• Directions: For the string "labels", search the entries below and copy every line where it appears.
START Task data
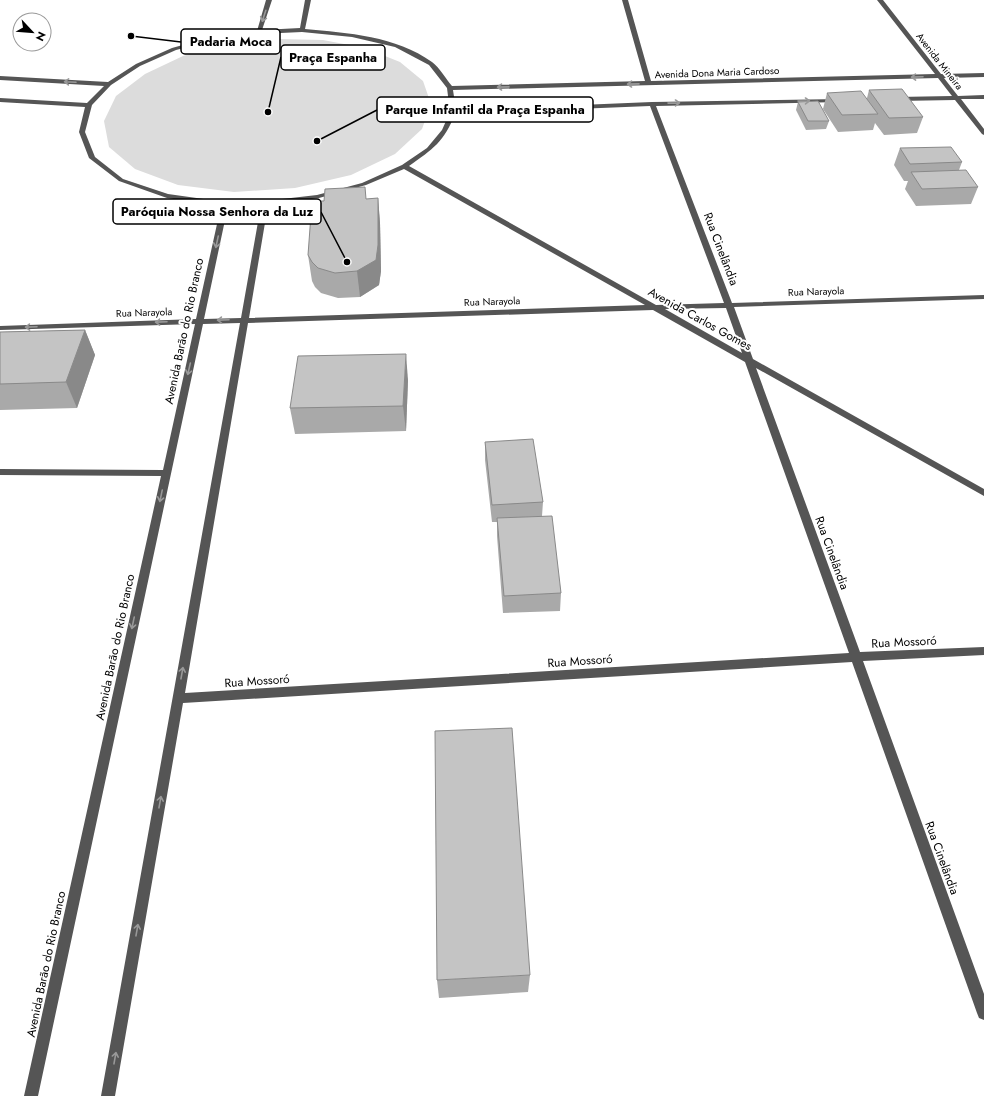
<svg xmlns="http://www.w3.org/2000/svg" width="984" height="1096" viewBox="0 0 984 1096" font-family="Jost,sans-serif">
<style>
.green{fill:#dcdcdc}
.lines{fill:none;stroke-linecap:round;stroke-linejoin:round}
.minor{fill:#555;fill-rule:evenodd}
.wall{fill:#a9a9a9}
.shaded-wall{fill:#898989}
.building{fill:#c4c4c4;stroke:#898989}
.oneway{stroke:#999}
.labels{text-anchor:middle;stroke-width:4;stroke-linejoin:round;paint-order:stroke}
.far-street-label{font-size:10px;fill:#000;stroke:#fff}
.street-label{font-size:12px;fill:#000;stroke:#fff}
.leader{fill:none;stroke:#000;stroke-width:1.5}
.callout-dot{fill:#000;stroke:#fff;stroke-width:1.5}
.callout{fill:#fff;stroke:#000;stroke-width:1.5}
.callout-label{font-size:13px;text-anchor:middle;font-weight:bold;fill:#000}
</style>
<rect width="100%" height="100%" fill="#fff"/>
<polygon class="green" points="276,39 323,40 365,48 400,62 423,81 431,104 422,129 395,154 351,175 295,188 234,192 178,185 135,169 109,147 104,121 116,96 145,74 183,56 228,44"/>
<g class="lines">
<path class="minor" d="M266,0H272L262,30L300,28L305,0H311L305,29C348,33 396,36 432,62C440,68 446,79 452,86L645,81L622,0H628L651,81L935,74L877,0H883L941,74L984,73V77L944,78L958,96L984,95V99H961L984,129V135L982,134L955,100L897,101L894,99L897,97L952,96L938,78L453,90L456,110L652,102L841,99L842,100L839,102L656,106L732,303L984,295V299L734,307L753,359L984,489V496L756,368L860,652L984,647V655L863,661L984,994V1020L979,1018L977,1013L852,662L183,703L115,1096H101L240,323L203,324L38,1096H24L161,476L0,475V469L163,470L195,324L0,330V326L196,319L221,206L167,198L119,181L89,158L79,132L85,107L0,102V98L87,103L104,86L0,80V76L108,82L136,64L172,48L215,36L257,31ZM302,32L352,37L395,47L429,65L447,88L450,112L442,130L427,148L402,165L362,183L317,195L265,201L225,202L168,194L123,179L95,157L85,132L92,105L111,85L140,66L176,50L215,40L259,34ZM650,106L724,303L656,305L409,166C433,149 444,142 455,114ZM404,169L645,305L249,318L268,205L319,198L366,185ZM261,205L241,318L204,319L228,206ZM726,308L742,353L665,309ZM653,310L745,362L849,653L185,693L248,323Z"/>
</g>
<g class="wall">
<polygon points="869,90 923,117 917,133 884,135 875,123 873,130 838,132 823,109 827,93 867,98"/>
<polygon points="798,102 829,121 826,129 806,130 796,110"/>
<polygon points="900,148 962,162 959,170 978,187 971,204 916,206 905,189 908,181 904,181 894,165"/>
<polygon points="378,198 380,223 381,271 379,285 360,297 338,298 321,293 315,287 312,281 308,255 367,199"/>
<polygon points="85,330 95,355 77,408 0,410 0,332"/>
<polygon points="408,380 406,431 295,434 290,408"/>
<polygon points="485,442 543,502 542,516 561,593 560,611 503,613 497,536 497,522 492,522 485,460"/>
<polygon points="530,975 528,992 439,998 437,980"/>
</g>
<g class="shaded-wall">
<polygon points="378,198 380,223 381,271 379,285 360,297 357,271"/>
<polygon points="85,330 95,355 77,408 66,382"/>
<polygon points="406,354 408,380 406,431 403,406"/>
</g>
<g class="building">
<polygon points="902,89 923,117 889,118 869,90"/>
<polygon points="861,91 878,114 842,115 827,93"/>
<polygon points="818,101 829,121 808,121 798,102"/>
<polygon points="951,147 962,162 910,164 900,148"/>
<polygon points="966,170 978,187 922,189 911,172"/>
<polygon points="365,187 366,199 378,198 378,245 376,260 357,271 335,273 318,268 312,262 308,255 312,201 324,201 325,189"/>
<polygon points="85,330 66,382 0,384 0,332"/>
<polygon points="406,354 403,406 290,408 298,356"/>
<polygon points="533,439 543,502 492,505 485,442"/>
<polygon points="552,516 561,593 504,596 497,518"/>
<polygon points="512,728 530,975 437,980 435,731"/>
</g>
<defs><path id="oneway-shaft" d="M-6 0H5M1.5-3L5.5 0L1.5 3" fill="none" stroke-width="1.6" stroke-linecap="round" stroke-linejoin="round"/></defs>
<g class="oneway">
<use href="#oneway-shaft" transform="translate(264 16) rotate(108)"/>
<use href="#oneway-shaft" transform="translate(917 77) rotate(178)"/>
<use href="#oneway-shaft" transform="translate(70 82) rotate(-177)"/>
<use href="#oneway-shaft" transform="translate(633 84) rotate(179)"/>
<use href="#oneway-shaft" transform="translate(503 87) rotate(179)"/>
<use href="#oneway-shaft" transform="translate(804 101) rotate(-1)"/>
<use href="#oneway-shaft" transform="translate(674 103) rotate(-1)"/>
<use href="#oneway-shaft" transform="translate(217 242) rotate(102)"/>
<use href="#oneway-shaft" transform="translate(223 320) rotate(178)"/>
<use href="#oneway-shaft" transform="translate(161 322) rotate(178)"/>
<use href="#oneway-shaft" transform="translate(31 327) rotate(178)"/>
<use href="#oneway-shaft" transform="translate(189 369) rotate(103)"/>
<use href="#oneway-shaft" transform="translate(161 496) rotate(102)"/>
<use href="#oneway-shaft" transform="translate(133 623) rotate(102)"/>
<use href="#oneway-shaft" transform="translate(182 673) rotate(-80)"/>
<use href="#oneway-shaft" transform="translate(160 802) rotate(-80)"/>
<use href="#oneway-shaft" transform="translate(137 930) rotate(-80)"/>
<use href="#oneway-shaft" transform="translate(115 1058) rotate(-80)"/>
</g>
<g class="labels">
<g class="far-street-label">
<text transform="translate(940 61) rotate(52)" y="4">Avenida Mineira</text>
<text transform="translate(717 72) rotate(-2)" y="4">Avenida Dona Maria Cardoso</text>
<text transform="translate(816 291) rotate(-2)" y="4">Rua Narayola</text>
<text transform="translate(492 301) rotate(-2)" y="4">Rua Narayola</text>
<text transform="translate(144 312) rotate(-2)" y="4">Rua Narayola</text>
</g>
<g class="street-label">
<text transform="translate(721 249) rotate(69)" y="4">Rua Cinelândia</text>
<text transform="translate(700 319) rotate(29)" y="4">Avenida Carlos Gomes</text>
<text transform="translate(184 331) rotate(-78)" y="4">Avenida Barão do Rio Branco</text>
<text transform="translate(832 553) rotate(70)" y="4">Rua Cinelândia</text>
<text transform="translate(904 642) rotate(-3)" y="4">Rua Mossoró</text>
<text transform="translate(115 647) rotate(-78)" y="4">Avenida Barão do Rio Branco</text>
<text transform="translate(580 661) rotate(-4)" y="4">Rua Mossoró</text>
<text transform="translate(257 681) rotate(-4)" y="4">Rua Mossoró</text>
<text transform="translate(942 858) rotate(70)" y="4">Rua Cinelândia</text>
<text transform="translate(46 964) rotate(-78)" y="4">Avenida Barão do Rio Branco</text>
</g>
</g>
<path class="leader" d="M131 36L181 42M268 112L281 57M317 141L377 110M347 262L321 212"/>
<g class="callout-dot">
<circle cx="131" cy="36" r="4"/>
<circle cx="268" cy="112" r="4"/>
<circle cx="317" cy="141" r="4"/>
<circle cx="347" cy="262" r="4"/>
</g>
<g class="callout">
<rect x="181" y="29" width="99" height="25" rx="4"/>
<rect x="281" y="45" width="104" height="25" rx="4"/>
<rect x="377" y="97" width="216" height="25" rx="4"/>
<rect x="113" y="199" width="208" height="25" rx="4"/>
</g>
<g class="callout-label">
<text x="231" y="46">Padaria Moca</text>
<text x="333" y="62">Praça Espanha</text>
<text x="485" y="114">Parque Infantil da Praça Espanha</text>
<text x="217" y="216">Paróquia Nossa Senhora da Luz</text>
</g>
<g transform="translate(32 32) rotate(116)"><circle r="19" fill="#ffffff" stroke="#999999"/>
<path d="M0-3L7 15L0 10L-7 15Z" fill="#000000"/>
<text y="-6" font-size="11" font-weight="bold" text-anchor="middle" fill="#000000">N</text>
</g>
</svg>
END Task data
• Result:
.labels{text-anchor:middle;stroke-width:4;stroke-linejoin:round;paint-order:stroke}
<g class="labels">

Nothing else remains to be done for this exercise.